REPUBLIKA.CO.ID, Rakyat Yordania kembali memprotes kenaikan harga komoditas yang melambung tinggi, menyusul kebijakan penyesuaian harga yang dilakukan pemerintah untuk menutupi defisit anggaran negara itu.
Setelah shalat Jumat, demonstran membanjiri jalan utama ibukota untuk mendesak pemerintah mencari cara lain guna mengatasi defisit anggaran besar yang diperkirakan mencapai sekitar 3 miliar dolar AS pada akhir 2012. Para pengunjuk rasa juga mengecam kegagalan pemerintah melaksanakan reformasi politik yang dijanjikan.
Pada 26 Mei, kabinet Yordania mengumumkan bahwa harga bensin premium dinaikkan 20 persen menjadi satu dinar (1,4 dolar AS) dari 0,795 dinar per liter.
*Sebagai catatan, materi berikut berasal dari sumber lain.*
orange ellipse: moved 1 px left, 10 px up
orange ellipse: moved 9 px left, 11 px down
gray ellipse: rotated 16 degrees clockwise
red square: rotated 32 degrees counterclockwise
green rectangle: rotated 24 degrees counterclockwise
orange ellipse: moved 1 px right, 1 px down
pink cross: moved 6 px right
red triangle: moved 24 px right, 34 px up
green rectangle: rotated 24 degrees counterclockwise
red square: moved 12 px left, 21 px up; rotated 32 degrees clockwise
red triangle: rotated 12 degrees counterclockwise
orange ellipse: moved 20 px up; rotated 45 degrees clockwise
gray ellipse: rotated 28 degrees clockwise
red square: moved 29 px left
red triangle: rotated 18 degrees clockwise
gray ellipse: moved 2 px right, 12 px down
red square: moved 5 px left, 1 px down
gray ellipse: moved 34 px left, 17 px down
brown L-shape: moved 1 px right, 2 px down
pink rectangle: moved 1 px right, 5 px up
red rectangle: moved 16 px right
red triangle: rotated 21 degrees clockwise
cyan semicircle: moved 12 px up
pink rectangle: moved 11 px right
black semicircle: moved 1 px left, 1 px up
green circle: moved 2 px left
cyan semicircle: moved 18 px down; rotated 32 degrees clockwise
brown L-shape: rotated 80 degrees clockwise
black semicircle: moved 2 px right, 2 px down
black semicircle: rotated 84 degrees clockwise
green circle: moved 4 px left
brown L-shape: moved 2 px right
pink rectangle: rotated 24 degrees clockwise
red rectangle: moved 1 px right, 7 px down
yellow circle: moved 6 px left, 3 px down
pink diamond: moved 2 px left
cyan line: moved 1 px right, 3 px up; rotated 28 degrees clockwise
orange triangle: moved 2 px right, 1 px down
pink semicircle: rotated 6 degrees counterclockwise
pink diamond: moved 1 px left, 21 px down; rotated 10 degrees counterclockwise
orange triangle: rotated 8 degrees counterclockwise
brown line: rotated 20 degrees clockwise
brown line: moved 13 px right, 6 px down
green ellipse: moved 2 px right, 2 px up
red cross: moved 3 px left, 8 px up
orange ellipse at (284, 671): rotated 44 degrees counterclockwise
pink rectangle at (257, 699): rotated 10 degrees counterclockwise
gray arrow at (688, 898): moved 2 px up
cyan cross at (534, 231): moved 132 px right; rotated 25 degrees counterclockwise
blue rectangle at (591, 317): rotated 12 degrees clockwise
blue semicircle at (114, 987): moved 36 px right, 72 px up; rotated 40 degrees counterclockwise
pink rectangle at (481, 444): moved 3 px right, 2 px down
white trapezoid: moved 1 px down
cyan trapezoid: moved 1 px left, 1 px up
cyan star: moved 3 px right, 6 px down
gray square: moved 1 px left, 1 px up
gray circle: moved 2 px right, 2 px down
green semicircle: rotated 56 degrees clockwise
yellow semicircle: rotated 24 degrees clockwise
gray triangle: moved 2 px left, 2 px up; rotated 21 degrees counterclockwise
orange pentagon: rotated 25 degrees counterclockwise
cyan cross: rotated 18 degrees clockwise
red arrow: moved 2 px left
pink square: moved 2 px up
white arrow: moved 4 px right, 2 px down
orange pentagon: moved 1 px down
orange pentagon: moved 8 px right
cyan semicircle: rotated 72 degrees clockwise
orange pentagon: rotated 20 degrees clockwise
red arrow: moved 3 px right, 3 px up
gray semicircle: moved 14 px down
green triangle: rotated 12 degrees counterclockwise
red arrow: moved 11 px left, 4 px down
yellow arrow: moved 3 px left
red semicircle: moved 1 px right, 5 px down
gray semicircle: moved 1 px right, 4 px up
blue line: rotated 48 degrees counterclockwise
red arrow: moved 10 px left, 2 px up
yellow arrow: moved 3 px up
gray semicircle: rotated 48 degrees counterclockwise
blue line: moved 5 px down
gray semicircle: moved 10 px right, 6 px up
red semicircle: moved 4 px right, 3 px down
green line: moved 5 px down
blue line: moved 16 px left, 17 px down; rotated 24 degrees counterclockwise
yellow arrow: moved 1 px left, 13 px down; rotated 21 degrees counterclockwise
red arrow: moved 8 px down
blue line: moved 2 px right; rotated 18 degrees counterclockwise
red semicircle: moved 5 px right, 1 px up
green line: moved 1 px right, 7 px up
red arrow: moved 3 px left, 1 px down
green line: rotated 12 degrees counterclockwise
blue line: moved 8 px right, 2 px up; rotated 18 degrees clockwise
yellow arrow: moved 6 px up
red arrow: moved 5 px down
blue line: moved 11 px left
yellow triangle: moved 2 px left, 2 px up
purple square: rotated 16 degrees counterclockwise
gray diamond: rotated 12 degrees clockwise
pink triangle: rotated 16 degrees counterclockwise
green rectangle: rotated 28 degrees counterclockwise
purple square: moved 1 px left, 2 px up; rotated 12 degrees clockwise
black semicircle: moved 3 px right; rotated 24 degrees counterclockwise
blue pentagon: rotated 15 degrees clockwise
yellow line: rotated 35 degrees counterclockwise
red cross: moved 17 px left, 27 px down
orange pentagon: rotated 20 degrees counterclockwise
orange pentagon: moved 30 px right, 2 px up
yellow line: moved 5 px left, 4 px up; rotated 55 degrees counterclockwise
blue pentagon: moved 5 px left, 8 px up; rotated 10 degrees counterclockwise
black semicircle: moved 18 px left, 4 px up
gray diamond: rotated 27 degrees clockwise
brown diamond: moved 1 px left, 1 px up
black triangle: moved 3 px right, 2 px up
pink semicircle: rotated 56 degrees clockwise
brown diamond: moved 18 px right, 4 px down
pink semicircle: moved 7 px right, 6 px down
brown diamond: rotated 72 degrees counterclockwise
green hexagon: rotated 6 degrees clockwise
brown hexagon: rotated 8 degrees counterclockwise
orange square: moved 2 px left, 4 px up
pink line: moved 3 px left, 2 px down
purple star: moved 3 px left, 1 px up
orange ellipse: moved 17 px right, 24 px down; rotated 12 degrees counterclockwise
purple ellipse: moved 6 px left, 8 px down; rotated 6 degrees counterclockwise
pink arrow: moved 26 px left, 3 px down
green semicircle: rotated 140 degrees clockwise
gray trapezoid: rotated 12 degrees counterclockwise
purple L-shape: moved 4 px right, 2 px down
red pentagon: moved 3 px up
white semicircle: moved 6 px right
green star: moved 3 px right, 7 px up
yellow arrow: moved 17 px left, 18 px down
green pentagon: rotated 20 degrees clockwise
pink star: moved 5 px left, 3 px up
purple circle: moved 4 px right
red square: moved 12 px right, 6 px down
Tarif listrik juga juga naik yang secara otomatis melambungkan harga di sektor industri dan jasa. Meski demikian, pemerintah tidak menaikkan harga bensin kelas biasa yang digunakan oleh rakyat berpenghasilan rendah guna untuk menghindari protes yang lebih luas.
Pemerintah Yordania berdalih terpaksa menaikkan harga listrik setelah terjadi gangguan pada impor gas Mesir yang akhirnya mendesak beralih ke solar yang jauh lebih mahal untuk menutupi kebutuhan listrik. Impor gas dari Mesir menyuplai 80 persen pembangkit listrik Yordania.
Sejak Januari 2011, rakyat Yordania berunjuk rasa menuntut reformasi politik, termasuk pemilihan perdana menteri langsung oleh suara rakyat dan pemberatasan korupsi.
Sejak awal aksi protes meletus, Raja Abdullah II telah memecat tiga perdana menteri dalam upaya meredam protes. Raja juga telah mengubah pasal 42 UUD yang berusia 60 tahun, yang memberikan peran lebih luas terhadap parlemen dalam aturan pengambilan keputusan politik di negara Arab itu.